Roberto Arditti dato per morto mentre è vivo: la fretta dei media e il cortocircuito che umilia il giornalismo
Ci sono errori che capitano nel flusso quotidiano dell’informazione e poi ci sono errori che raccontano un metodo. Il caso Roberto Arditti appartiene alla seconda categoria. Per ore si è assistito a un riflesso collettivo tanto automatico quanto inquietante: la morte annunciata prima della verifica, i titoloni sui giornali nazionali prima della telefonata all’Ufficio Stampa, la certezza prima del controllo minimo. A rimettere i fatti in fila è stata una nota dell’ospedale San Camillo che spiega che le condizioni di vita del giornalista sono gravi, ma che in ogni caso l’uomo è vivo. Una nota che conferma che è stata data per certa la morte di una persona che non era morta.

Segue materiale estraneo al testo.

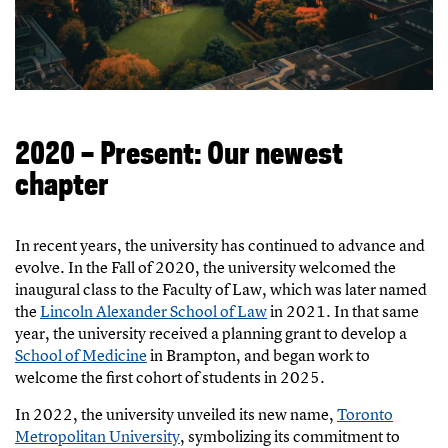
2020 – Present: Our newest
chapter
In recent years, the university has continued to advance and
evolve. In the Fall of 2020, the university welcomed the
inaugural class to the Faculty of Law, which was later named
the
Lincoln Alexander School of Law
in 2021. In that same
year, the university received a planning grant to develop a
School of Medicine
in Brampton, and began work to
welcome the first cohort of students in 2025.
In 2022, the university unveiled its new name,
Toronto
Metropolitan University
, symbolizing its commitment to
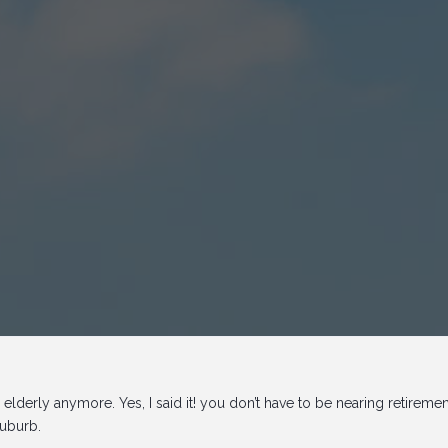
 elderly anymore. Yes, I said it! you don’t have to be nearing retireme
suburb.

Il punto non è solo la svista
Ridurre tutto a una semplice svista sarebbe comodo, ma insufficiente. Perché qui il problema non è l’errore in sé, che nel lavoro giornalistico può anche accadere. Il problema è il meccanismo che lo rende possibile e perfino tanto rapido da sembrare inarrestabile: una catena in cui una voce diventa titolo, il titolo diventa eco e l’eco diventa verità provvisoria sulle testate nazionali e locali. In tanti, dopo che qualcuno, in maniera impropria, ha fatto uscire la notizia sbagliata, hanno copiato e incollato anche loro il presunto triste epilogo senza accertarsi se la notizia fosse vera o no. In mezzo a questa rincorsa, spesso, non c’è più il mestiere. C’è solo la corsa ad arrivare primi, come se la velocità potesse sostituire la responsabilità.
La realtà, invece, era un’altra
La realtà raccontata dal bollettino ufficiale è già abbastanza grave da non aver bisogno di alcuna forzatura. Roberto Arditti è ricoverato dalla notte in terapia intensiva dopo un arresto cardiaco. Le sue condizioni vengono definite estremamente gravi. È sottoposto a supporto intensivo delle funzioni vitali e la prognosi resta strettamente riservata. Dentro questo quadro c’è tutto quello che serve a comprendere la serietà del momento. Inventare il finale, o anticiparlo, non aggiunge informazione: sottrae credibilità a chi informa.
Quando il dolore diventa un format
Il brutto spettacolo visto sui media sta proprio qui: nella trasformazione di una vicenda umana delicatissima in un prodotto pronto per la distribuzione immediata. Non servono toni scandalistici per dirlo. Basta osservare i fatti. Un uomo lotta tra la vita e la morte, una famiglia vive ore drammatiche, un ospedale comunica con prudenza, e fuori da quel perimetro qualcuno decide che la prudenza è troppo lenta per il ritmo della notizia. È un cortocircuito che non nasce dalla cattiveria, ma da una deformazione ormai strutturale.
La lezione che resta al giornalismo
Questa storia dovrebbe lasciare una traccia, non solo una smentita. Perché la smentita, da sola, ripara poco: corregge il dato, ma non cancella il metodo che ha prodotto l’errore. Il punto vero è recuperare il valore della conferma, del dubbio, perfino dell’attesa. In certi casi, aspettare dieci minuti in più non significa arrivare tardi: significa fare informazione, non imitazione. E oggi la critica più seria, più utile e meno smentibile è forse proprio questa: non è mancata la notizia, è mancata la misura.